Every wave of technology comes with a promise.

Electricity would end poverty. Radio would unify the world. The internet would make us all smarter. Blockchain would decentralize power. AI, we are told, will create plenty of jobs. Eventually.

Eventually is doing a lot of work in that sentence.

It’s the word you reach for when you don’t have proof. It buys time. It builds hope. It sounds inevitable, but it offers no receipts. No timelines. No models. Just a distant sunrise.

But we don’t live in "eventually." We live in right now.

Right now, job listings for entry-level roles are down. Right now, companies are using AI to replace functions, not augment people. Right now, we’re seeing more decks about efficiency than hiring.

And yet, the story persists: AI will create more jobs than it destroys. People share it like a parable, but it's not a plan. It’s faith-based economics.

There’s a difference between being patient and being passive. Patience says: I'm willing to wait while something real gets built. Passivity says: I’ll just keep believing, even if nothing shows up.
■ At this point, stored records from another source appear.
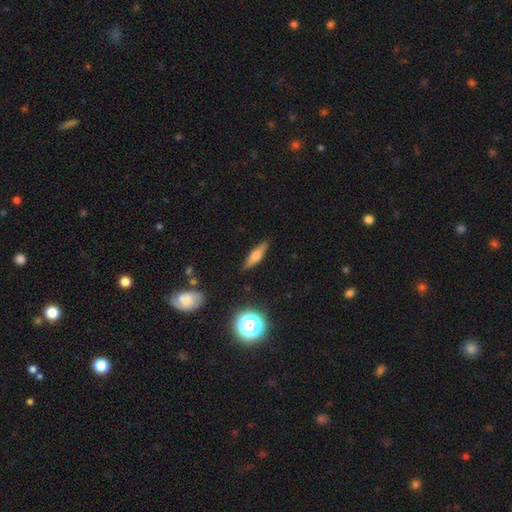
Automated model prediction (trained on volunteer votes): smooth_or_featured: smooth (p=0.51) [alt: featured or disk p=0.40]
how_rounded: cigar-shaped (p=0.59) [alt: in between p=0.37]
merging: none (p=0.86) [alt: minor disturbance p=0.10]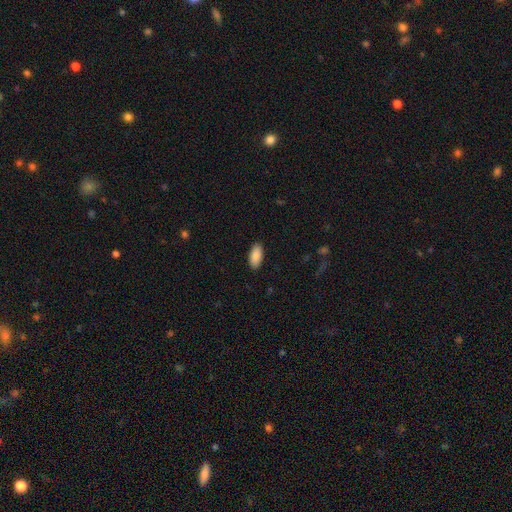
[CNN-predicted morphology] Smooth or featured? Predicted: smooth (p=0.89). How rounded? Predicted: in between (p=0.92). Merging? Predicted: none (p=0.90).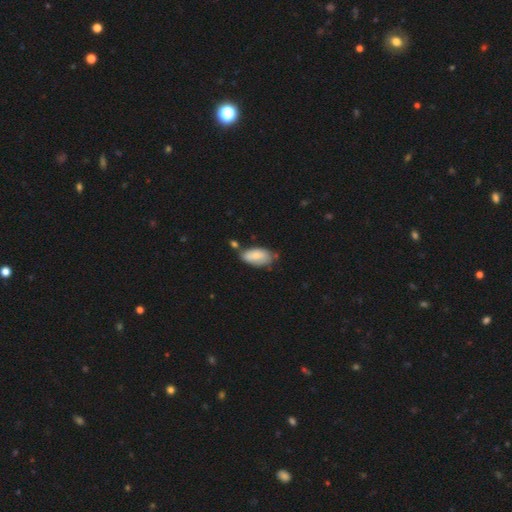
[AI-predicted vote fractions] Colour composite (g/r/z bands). It shows a smooth galaxy with no disk features (80%) that is in between round and cigar-shaped (93%). Merging: none (54%).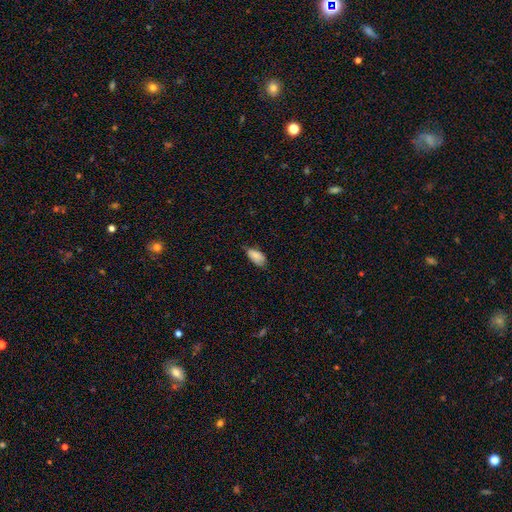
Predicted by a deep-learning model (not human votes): Morphology: type=smooth (83%); roundness=in between (92%); merging=none (56%).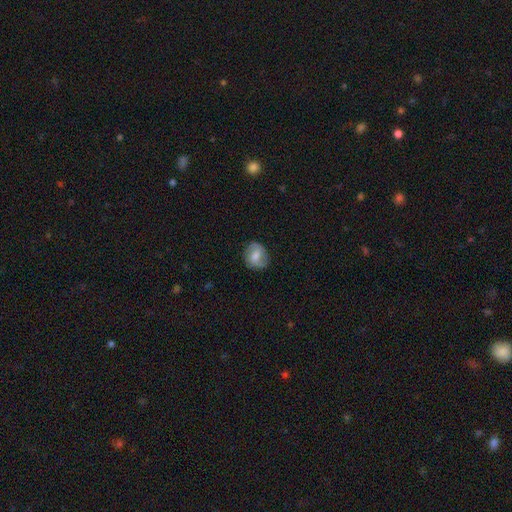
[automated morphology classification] Smooth or featured? smooth (51%)
How rounded? round (67%)
Merging? none (78%)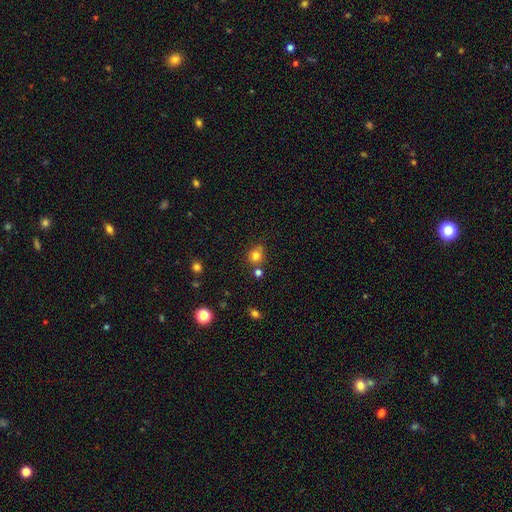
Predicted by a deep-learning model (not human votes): The model was most divided on "merging": none: 67%, merger: 15%, minor disturbance: 14%, major disturbance: 4%. More confident: how rounded — round (86%); smooth or featured — smooth (78%).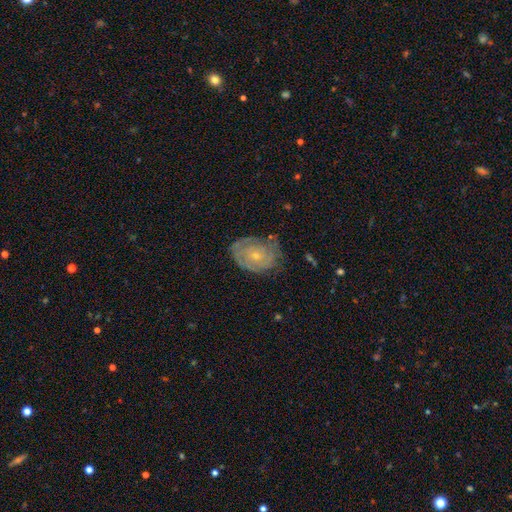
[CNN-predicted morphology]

It’s easy to confuse the two.

If you believe AI will create jobs, great. Now show your work. Point to the functions it's adding, not just replacing. Point to the new businesses it makes viable, not just the old ones it makes leaner. Show me the career path for someone graduating this year.

Because every story we tell has consequences. If we keep repeating the "eventually" line, we encourage companies to cut faster, automate more, and justify the human cost as a temporary dip. We turn a speculative benefit into a moral permission slip.

Eventually isn't enough. Hope is not a strategy. Stories are not substitutes for outcomes.

AI has more than enough optimism. It needs accountability. It needs builders who can turn predictions into proof.

Otherwise, all we’re doing is scaling belief.

And belief, no matter how well-intentioned, doesn't pay the rent.